Biblioteka Pedagogiczna przygotowała w tym roku aż pięć wystaw. Dwie z nich należały do gorzowskiej grupy fotograficznej „fCzasowicze”. Pierwsza, zatytułowana „Inna strona okładki”, pokazywała indywidualne interpretacje zdjęć z okładek starych płyt analogowych. Można było na przykład zobaczyć Jerzego Połomskiego noszącego współczesne, sportowe buty.
W tej samej sali pokazano indywidualną wystawę Moniki Kleist, jednej z „fCzasowiczek”. W poprzednich latach autorka prezentowała w Bibliotece Pedagogicznej fotografie z dalekich podróży, tym razem (ze względu na pandemię) przedstawiła projekt „Ona”, dokumentujący życie codzienne swojej 10-letniej córki Natalii.
Wybuchowa gra
Kolejna wystawa „Na planszy, pomiędzy kartami, wśród pionków, figurek , a także z kostkami”, przygotowana przez Elizę Paternowską z Biblioteki Pedagogicznej, udowodniła jak niezwykły i wciągający jest świat gier planszowych. Dzieci najchętniej bawiły się „bombą” z wybuchowej gry słownej „Tik Tak Buum Junior”. Każdy uczestnik musiał odpowiedzieć na pytanie trzymając w rękach „tykającą bombę”, odmierzającą czas.

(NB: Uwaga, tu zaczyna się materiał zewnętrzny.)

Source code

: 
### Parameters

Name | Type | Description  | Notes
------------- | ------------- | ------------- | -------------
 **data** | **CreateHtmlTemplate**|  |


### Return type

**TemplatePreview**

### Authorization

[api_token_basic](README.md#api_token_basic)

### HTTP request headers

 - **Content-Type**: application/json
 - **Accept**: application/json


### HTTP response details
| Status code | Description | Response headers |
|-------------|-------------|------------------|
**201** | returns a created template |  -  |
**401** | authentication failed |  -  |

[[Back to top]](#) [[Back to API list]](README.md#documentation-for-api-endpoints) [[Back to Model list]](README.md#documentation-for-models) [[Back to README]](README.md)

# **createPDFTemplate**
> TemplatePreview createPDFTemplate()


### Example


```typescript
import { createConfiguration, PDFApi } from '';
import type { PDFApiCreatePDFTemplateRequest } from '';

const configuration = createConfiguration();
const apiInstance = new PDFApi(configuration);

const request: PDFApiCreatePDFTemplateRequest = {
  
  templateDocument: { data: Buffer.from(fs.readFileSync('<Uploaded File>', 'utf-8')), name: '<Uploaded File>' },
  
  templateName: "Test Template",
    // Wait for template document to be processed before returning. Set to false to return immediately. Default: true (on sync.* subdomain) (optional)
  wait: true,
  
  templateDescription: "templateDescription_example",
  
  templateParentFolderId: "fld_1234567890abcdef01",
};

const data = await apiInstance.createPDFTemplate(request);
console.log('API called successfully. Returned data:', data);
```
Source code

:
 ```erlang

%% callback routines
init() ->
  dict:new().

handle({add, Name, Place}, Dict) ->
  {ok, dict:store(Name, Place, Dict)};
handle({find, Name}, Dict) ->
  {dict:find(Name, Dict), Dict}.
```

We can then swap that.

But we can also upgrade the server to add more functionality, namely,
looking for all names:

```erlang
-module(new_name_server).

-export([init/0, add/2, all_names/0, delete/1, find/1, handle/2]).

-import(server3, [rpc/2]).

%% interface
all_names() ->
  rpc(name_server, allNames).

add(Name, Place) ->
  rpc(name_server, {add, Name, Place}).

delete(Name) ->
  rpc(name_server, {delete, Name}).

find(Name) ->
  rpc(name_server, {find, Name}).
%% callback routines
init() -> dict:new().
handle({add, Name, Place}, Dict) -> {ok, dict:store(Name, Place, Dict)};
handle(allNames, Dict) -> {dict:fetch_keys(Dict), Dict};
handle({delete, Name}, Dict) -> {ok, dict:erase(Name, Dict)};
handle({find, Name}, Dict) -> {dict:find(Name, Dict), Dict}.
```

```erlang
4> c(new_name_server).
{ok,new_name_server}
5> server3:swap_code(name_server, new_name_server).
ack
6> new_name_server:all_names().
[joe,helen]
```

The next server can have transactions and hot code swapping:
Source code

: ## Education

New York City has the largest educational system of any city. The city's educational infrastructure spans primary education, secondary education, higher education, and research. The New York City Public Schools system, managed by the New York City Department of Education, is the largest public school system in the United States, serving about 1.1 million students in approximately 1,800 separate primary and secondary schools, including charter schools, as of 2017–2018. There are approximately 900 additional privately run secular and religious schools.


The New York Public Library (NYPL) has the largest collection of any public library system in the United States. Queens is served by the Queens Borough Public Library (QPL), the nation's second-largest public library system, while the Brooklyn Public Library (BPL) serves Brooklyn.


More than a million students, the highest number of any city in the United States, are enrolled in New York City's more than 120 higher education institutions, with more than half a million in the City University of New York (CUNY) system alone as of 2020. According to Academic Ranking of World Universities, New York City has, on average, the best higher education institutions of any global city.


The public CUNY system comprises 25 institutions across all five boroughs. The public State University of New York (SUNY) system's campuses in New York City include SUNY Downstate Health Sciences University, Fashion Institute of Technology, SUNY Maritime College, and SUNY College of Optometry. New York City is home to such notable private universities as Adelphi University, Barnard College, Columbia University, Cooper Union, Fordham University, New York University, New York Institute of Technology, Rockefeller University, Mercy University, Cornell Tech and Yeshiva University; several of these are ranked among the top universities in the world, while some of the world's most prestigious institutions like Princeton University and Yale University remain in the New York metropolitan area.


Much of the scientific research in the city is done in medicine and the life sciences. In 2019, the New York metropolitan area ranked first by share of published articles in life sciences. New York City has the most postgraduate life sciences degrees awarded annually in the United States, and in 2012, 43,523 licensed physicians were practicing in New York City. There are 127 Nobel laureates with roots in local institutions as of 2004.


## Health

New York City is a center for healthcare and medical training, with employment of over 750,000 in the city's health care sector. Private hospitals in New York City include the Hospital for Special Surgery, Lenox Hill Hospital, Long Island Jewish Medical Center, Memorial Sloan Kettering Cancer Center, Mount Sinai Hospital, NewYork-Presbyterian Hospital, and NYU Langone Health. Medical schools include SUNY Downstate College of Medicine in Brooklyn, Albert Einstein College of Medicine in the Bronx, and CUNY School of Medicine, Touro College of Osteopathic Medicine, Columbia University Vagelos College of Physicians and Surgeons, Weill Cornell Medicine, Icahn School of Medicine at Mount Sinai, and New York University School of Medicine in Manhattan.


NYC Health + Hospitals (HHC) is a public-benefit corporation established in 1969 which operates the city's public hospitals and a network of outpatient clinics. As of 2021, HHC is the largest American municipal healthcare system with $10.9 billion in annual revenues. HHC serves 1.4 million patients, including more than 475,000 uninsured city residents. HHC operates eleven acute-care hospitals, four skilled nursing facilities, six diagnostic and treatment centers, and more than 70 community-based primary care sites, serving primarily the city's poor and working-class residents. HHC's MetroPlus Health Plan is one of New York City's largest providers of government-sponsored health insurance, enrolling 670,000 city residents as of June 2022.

Nieco starsi widzowie najdłużej zatrzymywali się przy edukacyjnych puzzlach z serii „T”, które mimo, że składały się zaledwie z czterech, drewnianych elementów, okazały się bardzo trudne do ułożenia.
Monika Żołędziejewska z Biblioteki Pedagogicznej zaprezentowała wystawę przepięknych książek obrazkowych, ilustrowanych między innymi przez tak wybitne artystki jak Joanna Chmielewska i Joanna Concejo. Pokazała też zabawne bestsellerowe komiksy dla dzieci m.in. z cyklu „Chrupek i Miętus”.
Zawsze na szlaku
Ostatnia wystawa, przygotowana przez Maję Wilczewską, była poświęcona teatrzykowi Kamishibai. Można było zobaczyć drewniane skrzynki butai przeznaczone do prezentacji bajek oraz pięknie ilustrowane, narracyjne karty.
Nocny Szlak Kulturalny ma swoich wiernych uczestników. Co roku wszystkie „przystanki” odwiedza gorzowianka Halina Elżbieta Daszkiewicz. – Jestem bardzo szczęśliwa, że mimo tej pandemii, szlak się odbywa – zapewniała w sobotni wieczór. – Chodzę kilka godzin po mieście, nogi trochę bolą, ale nie odpuszczę żadnego punktu z programu, bo chcę wiedzieć co się dzieje. Być może potem opiszę to w książce…
Bowiem Halina Elżbieta Daszkiewicz jest autorką kilku książek o Matyldzie i jej przyjaciółce Magdzie, w których opowiada o mieszkańcach Gorzowa i gorzowskich ulicach. – O pisaniu książek myślałam od dawna, ale nigdy nie miałam na to czasu – opowiada. – Pracowałam w biurze, potem handlowałam. I dopiero po sześćdziesiątce zaczęłam spełniać swoje marzenia. Moja pierwsza książka „Matylda czyli Pora na życie” ukazała się trzy lata temu. Od tego czasu ciągle piszę. I udowadniam, że w każdym wieku można zacząć spełniać swoje marzenia…
Koordynatorką Nocnego Szlaku Kulturalnego w Bibliotece Pedagogicznej była Monika Markowska.